Strona:Margrabina Castella from Dziennik dla Wszystkich i Anonsowy Y1887 No253 part9.png

Z Wikiźródeł, wolnej biblioteki
Ta strona została skorygowana.

Pobielacz otworzył wązkie okienko wychodzące na brzeg rzeki i zapytał:
— Kto tam o tej porze stuka do moich drzwi?...

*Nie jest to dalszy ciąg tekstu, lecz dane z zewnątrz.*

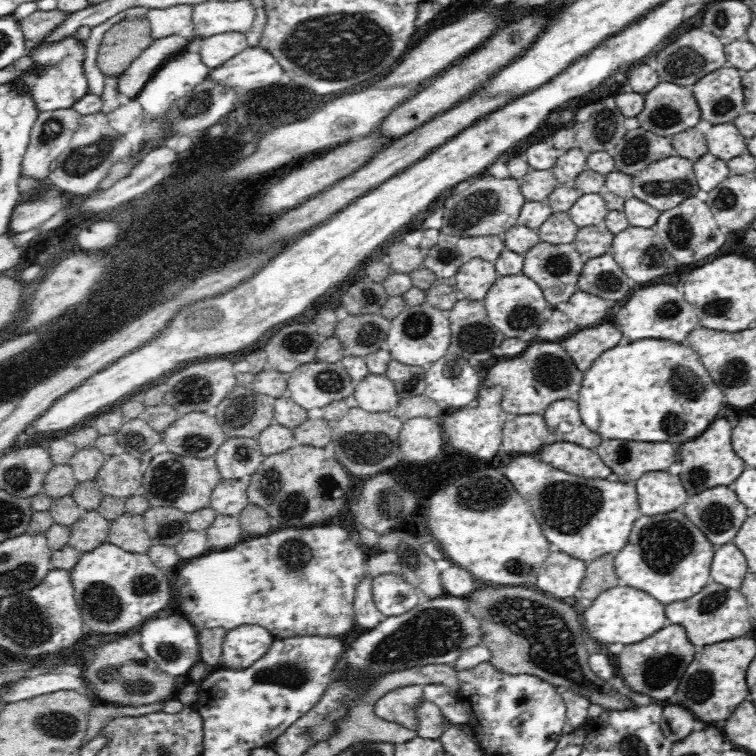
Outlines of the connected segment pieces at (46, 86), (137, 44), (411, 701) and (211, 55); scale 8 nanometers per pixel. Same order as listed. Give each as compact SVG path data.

Z razu odpowiedziano mu wybuchem śmiechu, a następnie ktoś wesoło zawołał:
— No, no, kumie, odsuńcie zasuwę, — przynoszę ci piętnaście kociołków i dwadzieścia dwa rądle do pobielania... Pyszna gratka!
— Czy to ty Pictoupain? — zapytał pseudo-kaleka.

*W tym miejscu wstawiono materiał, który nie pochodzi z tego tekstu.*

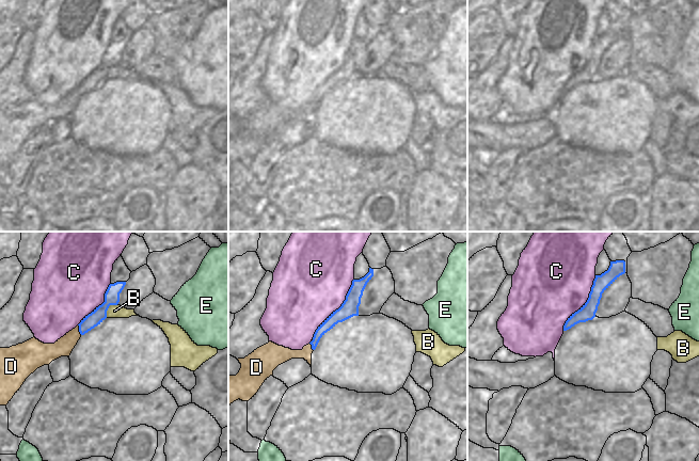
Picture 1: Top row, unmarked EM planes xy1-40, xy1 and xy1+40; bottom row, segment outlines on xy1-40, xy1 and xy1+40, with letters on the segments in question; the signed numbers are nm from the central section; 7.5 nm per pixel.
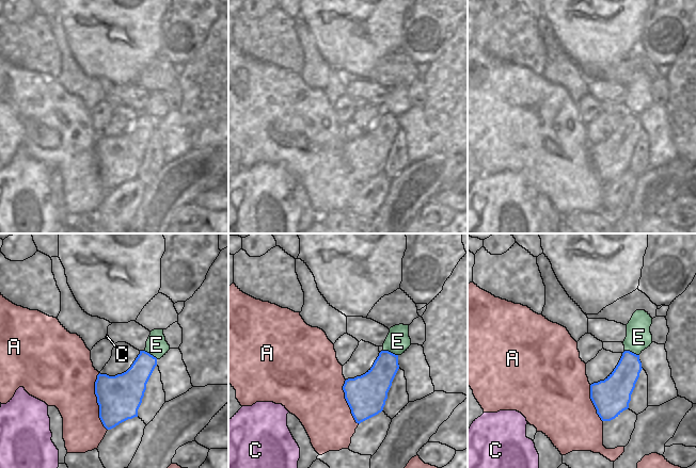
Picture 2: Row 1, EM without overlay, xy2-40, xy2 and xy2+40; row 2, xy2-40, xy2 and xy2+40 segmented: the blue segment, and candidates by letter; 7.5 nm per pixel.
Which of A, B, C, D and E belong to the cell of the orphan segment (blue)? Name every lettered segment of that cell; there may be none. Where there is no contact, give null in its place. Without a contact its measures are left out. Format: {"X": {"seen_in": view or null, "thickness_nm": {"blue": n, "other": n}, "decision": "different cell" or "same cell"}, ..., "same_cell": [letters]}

— A któż do wszystkich dyabłów, mógłby być inny?... Spiesz się, bo mnie deszcz moczy i wiatr tak mrozi, iż napewno dostanę kataru...
Pobielacz przekonany otworzył drzwi i wpuścił przybyłego, który zaczął się otrząsać jak zmoczony pudel.
— Brr! — mruczał następnie — a to obrzydły czas!... tej nocy nawet żandarma nie dałoby się wypędzić za drzwi.. Czy nie mógłbyś kumciu rozpalić trochę ognia na kominie?...
— Dla czego nie? — odpowiedział pobielacz.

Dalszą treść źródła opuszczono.